Tarea asignada -
Copia íntegramente, línea por línea y sin modificación alguna, el texto de todos los ítems que siguen.

Ítems de entrada -
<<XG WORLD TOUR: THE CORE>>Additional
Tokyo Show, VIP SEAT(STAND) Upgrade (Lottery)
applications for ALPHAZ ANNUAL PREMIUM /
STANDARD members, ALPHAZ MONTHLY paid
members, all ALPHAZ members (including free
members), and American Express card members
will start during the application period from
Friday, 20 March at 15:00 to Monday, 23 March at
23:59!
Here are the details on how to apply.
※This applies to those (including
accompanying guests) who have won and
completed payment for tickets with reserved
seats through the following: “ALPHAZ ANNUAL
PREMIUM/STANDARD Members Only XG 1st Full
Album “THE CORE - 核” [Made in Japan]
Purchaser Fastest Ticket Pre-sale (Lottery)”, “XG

Resultado obtenido -
<<XG WORLD TOUR: THE CORE>>Additional
Tokyo Show, VIP SEAT(STAND) Upgrade (Lottery)
applications for ALPHAZ ANNUAL PREMIUM /
STANDARD members, ALPHAZ MONTHLY paid
members, all ALPHAZ members (including free
members), and American Express card members
will start during the application period from
Friday, 20 March at 15:00 to Monday, 23 March at
23:59!
Here are the details on how to apply.
※This applies to those (including
accompanying guests) who have won and
completed payment for tickets with reserved
seats through the following: “ALPHAZ ANNUAL
PREMIUM/STANDARD Members Only XG 1st Full
Album “THE CORE - 核” [Made in Japan]
Purchaser Fastest Ticket Pre-sale (Lottery)”, “XG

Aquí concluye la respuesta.